> **What you will do**
• a. In the essay on being told you are loved, what does the writer say fades away bit by bit?
• b. Set down the passage of the essay on being told you are loved, starting with "You feel like" and going on through "wanted to become.".
• c. Write the next part of the essay on being told you are loved, picking up after its final sentence.

> **Selected text**

It’s always such a special experience to have someone tell you that they love you. When you are told that you are loved, you feel a sense of hope, dignity, authenticity, and realness. You feel very optimistic about life and you feel a sense of happiness to know that you’re wanted by someone in such a genuine and intimate manner. When you are told that you are loved, you get a feeling of calmness and soothing.
You feel like all of your fears, anxieties, and insecurities are all fading away bit by bit. And whenever you have someone tell you that they love you, it can feel like the most beautiful thing in the world. However, it can also be the most terrible thing to ever happen to you.
When I was told that I was loved by someone, I didn’t just hear them out and understand its true meaning. I really took it to heart. I swallowed it up. I absorbed those words with all of my being. I believed those words to be the genuine truth and I let it dictate my overall happiness and contentment with life. I totally owned up to the fantasies that I formed for myself. I always imagined us to be the kind of couple that everyone else wanted to become.

> **Material supplied**
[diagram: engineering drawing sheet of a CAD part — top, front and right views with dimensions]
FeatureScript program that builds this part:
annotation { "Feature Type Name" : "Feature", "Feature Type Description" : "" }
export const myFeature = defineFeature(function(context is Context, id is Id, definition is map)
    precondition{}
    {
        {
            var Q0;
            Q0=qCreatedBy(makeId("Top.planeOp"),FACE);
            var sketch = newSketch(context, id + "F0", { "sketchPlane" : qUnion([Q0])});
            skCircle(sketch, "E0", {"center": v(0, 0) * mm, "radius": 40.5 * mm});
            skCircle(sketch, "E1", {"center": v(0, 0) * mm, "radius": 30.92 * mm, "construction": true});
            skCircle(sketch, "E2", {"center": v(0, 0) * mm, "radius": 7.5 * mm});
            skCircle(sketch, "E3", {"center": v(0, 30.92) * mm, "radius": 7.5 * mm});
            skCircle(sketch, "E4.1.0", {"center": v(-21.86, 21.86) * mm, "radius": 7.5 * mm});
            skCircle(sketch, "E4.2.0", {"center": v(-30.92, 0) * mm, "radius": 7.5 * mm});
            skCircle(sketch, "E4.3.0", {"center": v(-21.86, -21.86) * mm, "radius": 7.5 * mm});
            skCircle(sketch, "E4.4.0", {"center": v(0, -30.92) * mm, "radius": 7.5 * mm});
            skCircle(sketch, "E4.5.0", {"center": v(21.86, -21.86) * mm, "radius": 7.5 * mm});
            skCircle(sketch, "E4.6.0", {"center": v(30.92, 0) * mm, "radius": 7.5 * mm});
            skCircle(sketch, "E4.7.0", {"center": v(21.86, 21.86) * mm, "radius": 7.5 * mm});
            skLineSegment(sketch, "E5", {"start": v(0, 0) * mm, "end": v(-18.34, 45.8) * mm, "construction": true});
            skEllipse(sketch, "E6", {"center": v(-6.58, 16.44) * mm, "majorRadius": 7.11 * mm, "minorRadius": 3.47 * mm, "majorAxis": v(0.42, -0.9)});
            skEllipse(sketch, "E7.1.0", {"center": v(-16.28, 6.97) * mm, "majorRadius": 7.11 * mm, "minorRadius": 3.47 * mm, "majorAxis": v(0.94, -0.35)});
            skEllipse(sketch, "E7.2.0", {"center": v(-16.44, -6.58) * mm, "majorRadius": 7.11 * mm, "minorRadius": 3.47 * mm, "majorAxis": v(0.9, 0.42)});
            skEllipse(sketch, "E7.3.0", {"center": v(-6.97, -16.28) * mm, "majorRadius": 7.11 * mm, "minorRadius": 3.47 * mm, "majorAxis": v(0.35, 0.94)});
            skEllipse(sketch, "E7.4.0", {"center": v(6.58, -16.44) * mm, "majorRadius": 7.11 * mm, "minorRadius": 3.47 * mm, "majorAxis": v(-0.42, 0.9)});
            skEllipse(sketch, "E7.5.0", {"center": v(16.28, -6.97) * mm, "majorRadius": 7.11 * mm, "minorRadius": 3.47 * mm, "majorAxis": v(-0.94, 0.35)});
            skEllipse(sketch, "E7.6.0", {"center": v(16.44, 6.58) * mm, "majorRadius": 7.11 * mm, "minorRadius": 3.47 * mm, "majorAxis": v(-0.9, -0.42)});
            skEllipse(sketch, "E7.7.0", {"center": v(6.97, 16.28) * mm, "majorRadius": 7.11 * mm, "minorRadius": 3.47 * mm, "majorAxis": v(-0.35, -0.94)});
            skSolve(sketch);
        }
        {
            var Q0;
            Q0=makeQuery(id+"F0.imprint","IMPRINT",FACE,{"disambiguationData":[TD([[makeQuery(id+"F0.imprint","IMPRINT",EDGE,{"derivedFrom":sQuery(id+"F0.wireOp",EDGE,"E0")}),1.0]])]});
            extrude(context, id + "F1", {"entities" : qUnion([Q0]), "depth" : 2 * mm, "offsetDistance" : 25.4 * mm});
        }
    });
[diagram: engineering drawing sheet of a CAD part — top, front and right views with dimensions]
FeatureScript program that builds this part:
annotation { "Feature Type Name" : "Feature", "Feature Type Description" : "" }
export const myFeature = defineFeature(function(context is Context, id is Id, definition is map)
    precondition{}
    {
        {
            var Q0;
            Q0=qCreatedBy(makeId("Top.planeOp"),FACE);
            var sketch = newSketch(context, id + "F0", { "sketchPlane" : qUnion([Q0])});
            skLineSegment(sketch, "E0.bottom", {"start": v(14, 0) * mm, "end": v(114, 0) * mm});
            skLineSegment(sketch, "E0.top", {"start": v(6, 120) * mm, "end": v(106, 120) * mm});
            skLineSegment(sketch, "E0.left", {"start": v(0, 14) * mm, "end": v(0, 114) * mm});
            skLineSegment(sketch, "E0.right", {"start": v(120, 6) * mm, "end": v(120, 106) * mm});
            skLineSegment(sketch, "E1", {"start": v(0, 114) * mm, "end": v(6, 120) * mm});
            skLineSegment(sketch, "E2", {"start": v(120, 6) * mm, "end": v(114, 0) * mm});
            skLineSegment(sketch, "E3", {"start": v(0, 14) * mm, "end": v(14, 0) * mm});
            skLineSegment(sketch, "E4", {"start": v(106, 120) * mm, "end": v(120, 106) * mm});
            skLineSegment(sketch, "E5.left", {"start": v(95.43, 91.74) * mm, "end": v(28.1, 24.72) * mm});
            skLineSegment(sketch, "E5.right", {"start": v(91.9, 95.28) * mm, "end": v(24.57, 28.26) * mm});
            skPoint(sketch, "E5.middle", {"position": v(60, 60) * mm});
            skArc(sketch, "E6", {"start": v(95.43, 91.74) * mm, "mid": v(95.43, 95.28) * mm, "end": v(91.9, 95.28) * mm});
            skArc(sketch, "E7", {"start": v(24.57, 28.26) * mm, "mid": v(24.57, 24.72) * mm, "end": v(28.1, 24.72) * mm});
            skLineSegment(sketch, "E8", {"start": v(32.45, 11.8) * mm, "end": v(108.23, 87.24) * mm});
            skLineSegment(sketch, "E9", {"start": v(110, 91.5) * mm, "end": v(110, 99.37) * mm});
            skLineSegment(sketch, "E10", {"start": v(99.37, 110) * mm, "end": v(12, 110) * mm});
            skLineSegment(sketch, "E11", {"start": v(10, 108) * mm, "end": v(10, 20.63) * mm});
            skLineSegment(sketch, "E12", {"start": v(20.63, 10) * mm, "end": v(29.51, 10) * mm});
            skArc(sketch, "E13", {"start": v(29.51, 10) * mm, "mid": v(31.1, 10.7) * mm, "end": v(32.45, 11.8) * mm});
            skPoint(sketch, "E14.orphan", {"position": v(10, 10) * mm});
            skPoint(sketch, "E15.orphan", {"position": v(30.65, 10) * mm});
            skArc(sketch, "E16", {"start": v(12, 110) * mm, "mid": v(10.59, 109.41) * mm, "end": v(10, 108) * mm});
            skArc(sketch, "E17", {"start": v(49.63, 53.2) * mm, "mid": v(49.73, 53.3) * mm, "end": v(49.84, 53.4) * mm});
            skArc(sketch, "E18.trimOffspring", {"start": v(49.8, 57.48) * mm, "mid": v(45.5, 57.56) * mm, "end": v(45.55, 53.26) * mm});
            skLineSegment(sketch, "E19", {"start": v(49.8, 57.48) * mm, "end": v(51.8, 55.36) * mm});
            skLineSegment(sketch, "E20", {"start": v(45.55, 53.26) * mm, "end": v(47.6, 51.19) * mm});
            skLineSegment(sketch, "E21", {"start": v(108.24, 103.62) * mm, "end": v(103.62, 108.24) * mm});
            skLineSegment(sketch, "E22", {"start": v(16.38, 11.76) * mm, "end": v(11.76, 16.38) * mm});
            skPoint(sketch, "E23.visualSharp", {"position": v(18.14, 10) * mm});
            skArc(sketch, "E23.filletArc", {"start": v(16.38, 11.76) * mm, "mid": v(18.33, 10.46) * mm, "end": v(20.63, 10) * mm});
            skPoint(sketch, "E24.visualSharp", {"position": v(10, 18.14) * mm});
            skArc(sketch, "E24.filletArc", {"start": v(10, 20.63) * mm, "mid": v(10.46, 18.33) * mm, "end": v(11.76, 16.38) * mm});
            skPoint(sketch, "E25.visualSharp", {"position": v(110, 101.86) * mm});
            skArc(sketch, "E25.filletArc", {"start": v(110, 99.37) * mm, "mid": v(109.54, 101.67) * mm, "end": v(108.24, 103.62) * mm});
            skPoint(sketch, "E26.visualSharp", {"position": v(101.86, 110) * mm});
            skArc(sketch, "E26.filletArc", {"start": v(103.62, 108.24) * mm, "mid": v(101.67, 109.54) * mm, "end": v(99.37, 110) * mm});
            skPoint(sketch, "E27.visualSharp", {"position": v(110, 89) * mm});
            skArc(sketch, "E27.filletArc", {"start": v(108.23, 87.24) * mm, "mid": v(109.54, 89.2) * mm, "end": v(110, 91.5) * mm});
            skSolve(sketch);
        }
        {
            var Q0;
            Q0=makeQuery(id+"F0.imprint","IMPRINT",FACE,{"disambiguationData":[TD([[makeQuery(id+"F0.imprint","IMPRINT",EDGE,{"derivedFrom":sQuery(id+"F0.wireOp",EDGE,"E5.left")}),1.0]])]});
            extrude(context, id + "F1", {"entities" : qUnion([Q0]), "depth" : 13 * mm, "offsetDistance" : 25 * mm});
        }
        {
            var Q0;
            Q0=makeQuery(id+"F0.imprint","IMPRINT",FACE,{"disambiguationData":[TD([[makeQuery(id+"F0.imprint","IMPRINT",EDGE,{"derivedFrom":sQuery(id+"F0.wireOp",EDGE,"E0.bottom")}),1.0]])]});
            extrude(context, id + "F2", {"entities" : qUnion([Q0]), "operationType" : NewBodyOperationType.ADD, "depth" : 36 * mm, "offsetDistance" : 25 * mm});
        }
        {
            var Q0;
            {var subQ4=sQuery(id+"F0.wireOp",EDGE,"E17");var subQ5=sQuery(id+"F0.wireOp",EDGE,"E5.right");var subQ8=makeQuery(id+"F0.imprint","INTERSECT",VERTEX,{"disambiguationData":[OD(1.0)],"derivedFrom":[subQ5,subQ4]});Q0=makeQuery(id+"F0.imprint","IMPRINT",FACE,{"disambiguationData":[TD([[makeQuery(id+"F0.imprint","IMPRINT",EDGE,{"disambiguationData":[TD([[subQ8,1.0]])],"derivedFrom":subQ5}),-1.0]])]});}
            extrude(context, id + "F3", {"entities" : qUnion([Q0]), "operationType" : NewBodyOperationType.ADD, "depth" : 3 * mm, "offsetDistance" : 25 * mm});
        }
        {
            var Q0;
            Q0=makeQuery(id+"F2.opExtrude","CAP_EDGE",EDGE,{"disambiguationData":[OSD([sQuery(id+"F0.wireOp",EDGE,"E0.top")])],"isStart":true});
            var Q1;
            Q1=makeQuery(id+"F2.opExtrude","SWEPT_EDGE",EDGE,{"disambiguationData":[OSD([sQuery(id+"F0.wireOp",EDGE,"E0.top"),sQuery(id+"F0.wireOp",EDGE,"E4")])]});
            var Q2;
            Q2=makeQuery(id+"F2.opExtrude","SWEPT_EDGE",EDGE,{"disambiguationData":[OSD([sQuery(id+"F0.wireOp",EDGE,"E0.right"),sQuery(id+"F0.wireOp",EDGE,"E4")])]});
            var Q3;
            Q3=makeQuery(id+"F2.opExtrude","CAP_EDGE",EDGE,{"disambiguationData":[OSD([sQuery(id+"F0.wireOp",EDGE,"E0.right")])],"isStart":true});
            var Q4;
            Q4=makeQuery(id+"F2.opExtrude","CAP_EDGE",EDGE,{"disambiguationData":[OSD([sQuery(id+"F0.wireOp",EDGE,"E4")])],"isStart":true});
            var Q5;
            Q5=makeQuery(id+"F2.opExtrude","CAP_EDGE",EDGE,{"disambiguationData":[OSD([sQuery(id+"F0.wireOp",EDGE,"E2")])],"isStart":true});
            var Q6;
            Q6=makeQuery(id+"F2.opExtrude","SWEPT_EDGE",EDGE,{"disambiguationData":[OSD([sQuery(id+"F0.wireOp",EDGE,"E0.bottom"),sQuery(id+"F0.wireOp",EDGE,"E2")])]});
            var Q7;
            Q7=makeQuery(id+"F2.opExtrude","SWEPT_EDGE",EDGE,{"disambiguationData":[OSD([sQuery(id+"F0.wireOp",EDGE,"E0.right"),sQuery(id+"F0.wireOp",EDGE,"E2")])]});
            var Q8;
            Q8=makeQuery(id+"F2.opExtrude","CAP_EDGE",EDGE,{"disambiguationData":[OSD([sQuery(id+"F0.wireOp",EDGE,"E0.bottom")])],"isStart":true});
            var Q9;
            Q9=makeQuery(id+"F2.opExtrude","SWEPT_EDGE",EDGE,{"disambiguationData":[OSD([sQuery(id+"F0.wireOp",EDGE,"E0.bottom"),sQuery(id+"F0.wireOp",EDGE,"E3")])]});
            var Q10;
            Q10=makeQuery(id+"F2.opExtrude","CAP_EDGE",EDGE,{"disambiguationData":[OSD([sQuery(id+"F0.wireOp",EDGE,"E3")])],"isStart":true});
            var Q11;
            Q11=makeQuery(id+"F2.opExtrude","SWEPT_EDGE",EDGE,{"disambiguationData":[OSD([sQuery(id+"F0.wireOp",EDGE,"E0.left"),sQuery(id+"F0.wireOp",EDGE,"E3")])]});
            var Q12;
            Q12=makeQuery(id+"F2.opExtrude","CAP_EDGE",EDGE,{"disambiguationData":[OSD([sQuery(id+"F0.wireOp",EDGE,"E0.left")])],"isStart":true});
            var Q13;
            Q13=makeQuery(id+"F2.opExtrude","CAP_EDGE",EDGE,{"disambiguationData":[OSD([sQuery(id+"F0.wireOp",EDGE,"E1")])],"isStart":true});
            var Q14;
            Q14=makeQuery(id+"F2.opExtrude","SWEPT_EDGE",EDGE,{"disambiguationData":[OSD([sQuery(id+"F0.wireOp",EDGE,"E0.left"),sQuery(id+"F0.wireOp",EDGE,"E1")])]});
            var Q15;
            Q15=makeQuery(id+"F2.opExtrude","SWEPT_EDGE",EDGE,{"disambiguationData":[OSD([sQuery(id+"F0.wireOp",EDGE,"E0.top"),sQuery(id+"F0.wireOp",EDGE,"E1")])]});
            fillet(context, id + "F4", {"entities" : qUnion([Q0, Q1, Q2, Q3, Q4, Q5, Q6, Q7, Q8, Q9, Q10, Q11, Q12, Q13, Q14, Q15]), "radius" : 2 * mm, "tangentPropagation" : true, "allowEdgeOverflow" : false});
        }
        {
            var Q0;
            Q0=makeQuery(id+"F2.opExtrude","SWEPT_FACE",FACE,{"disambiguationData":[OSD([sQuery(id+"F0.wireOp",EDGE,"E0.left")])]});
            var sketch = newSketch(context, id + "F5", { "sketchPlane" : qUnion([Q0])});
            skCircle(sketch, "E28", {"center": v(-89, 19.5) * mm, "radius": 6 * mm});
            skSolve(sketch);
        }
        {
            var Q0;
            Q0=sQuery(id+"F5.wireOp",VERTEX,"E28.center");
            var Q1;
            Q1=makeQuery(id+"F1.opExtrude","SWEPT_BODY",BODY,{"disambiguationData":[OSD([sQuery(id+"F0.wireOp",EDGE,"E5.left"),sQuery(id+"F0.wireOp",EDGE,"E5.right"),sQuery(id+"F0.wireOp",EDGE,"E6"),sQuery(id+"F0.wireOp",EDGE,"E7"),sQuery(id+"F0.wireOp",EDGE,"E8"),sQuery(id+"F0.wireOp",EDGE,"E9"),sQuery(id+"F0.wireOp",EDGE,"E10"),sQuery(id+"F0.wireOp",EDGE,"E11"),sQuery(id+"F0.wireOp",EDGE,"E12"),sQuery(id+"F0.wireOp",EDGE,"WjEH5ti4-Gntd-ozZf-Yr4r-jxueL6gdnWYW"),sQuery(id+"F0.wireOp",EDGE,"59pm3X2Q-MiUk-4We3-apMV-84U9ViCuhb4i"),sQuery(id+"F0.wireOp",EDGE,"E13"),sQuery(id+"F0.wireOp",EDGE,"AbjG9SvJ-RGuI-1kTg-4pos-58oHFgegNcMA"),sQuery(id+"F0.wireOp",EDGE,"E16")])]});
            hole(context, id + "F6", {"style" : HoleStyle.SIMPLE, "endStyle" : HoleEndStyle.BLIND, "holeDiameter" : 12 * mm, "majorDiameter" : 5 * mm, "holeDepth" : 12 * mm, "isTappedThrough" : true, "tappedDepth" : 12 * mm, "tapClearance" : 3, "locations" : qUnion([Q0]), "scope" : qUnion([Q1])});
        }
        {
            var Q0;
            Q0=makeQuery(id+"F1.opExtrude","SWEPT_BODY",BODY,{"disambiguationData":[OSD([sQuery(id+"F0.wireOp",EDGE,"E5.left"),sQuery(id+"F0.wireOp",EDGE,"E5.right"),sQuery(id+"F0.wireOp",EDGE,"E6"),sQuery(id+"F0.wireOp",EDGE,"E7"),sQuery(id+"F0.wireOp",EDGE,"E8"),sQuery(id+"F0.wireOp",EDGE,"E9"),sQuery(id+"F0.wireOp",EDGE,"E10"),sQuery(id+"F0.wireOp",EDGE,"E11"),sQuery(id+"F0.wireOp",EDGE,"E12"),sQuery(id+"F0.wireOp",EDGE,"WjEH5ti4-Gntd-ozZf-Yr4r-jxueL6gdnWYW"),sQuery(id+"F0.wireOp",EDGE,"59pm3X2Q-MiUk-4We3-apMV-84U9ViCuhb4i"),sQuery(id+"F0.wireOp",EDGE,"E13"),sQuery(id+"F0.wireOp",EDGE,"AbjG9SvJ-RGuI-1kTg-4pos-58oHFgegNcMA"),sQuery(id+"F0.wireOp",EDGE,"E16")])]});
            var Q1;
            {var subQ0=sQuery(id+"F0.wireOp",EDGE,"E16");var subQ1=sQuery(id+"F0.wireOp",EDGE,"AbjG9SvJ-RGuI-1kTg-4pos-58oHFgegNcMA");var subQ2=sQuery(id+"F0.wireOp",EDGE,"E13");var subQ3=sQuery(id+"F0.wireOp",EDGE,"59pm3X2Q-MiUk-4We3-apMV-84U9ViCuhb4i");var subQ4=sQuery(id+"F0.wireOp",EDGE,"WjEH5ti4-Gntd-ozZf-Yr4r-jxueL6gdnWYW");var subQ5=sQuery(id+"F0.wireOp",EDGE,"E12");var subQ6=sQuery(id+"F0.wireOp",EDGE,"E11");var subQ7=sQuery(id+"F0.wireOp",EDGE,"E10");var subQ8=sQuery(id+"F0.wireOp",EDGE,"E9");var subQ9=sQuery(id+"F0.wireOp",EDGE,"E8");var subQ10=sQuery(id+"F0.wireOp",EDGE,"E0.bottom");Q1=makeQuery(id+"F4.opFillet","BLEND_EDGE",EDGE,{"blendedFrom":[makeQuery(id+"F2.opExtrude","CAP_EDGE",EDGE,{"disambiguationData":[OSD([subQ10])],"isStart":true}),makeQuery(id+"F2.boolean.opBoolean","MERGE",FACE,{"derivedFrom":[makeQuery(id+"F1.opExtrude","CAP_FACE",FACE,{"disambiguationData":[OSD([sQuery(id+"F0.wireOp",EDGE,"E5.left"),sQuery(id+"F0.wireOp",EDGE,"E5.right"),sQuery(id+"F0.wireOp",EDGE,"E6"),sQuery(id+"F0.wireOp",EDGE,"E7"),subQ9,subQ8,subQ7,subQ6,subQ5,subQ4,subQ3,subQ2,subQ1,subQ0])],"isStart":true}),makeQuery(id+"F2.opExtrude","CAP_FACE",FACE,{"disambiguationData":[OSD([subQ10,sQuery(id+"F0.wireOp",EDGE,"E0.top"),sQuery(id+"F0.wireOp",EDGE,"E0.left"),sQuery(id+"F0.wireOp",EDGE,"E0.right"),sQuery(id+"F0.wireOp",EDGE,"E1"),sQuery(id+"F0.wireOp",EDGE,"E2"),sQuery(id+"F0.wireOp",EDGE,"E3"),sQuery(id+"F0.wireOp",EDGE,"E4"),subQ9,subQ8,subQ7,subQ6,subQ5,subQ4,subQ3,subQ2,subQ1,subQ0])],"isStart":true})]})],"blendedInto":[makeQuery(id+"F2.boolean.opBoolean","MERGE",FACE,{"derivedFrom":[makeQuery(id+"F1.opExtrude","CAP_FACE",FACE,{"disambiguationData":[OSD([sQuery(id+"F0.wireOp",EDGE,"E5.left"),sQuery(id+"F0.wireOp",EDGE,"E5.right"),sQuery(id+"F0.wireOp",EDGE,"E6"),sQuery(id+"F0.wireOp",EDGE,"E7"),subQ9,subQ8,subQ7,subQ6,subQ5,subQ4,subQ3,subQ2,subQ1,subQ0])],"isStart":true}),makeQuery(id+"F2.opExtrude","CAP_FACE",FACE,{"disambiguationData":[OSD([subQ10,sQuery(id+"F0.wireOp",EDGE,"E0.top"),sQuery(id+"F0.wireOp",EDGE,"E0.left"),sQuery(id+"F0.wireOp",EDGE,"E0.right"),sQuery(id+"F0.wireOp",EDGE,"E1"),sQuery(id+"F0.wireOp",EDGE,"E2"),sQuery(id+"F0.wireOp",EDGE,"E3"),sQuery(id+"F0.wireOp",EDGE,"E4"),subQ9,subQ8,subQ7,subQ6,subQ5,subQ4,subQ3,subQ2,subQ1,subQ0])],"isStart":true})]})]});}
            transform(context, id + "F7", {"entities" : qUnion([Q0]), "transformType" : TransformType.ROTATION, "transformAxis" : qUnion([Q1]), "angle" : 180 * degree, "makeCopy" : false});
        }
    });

> **Task-by-task answers**
• a. All of your fears, anxieties, and insecurities.

• b.
You feel like all of your fears, anxieties, and insecurities are all fading away bit by bit. And whenever you have someone tell you that they love you, it can feel like the most beautiful thing in the world. However, it can also be the most terrible thing to ever happen to you.
When I was told that I was loved by someone, I didn’t just hear them out and understand its true meaning. I really took it to heart. I swallowed it up. I absorbed those words with all of my being. I believed those words to be the genuine truth and I let it dictate my overall happiness and contentment with life. I totally owned up to the fantasies that I formed for myself. I always imagined us to be the kind of couple that everyone else wanted to become.

• c.
We were so in love with one another. I genuinely believed that we were lucky to have one another. We were always feeling so safe and secure in one another. We were both looking forward to having a future where we would be spending the rest of our days together. Well, at least that’s what everyone saw on the outside. They never really saw everything that was going on inside the relationship. They were outsiders and they were blind to the real happenings of our relationship.
The truth is that in the core of our relationship, things were less than ideal. There was a lot of darkness and toxicity there. It was painful. It was totally unbearable. I didn’t know how I was able to sustain myself in those conditions. I was desperate to get out of it. It was like I was on a lifeboat that was helplessly casting along the seas with no sight of the shore. I was desperate to get back to land. And I was lucky enough to eventually work my way back to a land of safety. I was able to get out of the relationship before it was able to suck me back in.
However, you shouldn’t take that to mean that I regret that relationship. I don’t regret staying in that relationship for so long. I don’t regret the two of us ever meeting because if I hadn’t met you, then I never would have understood real pain. I never would have experienced having my soul torn apart like that.
I was bent and broken in so many places and it was all because of you. But I don’t regret any of it at all. It was through the brokenness in my soul wherein light was able to seep in. I realized that before I could become a better person, I really needed to take a look into what the relationship was really made of before I could get to where I needed to be. And for the longest time, I refused to look at my relationship in the ways that I needed to.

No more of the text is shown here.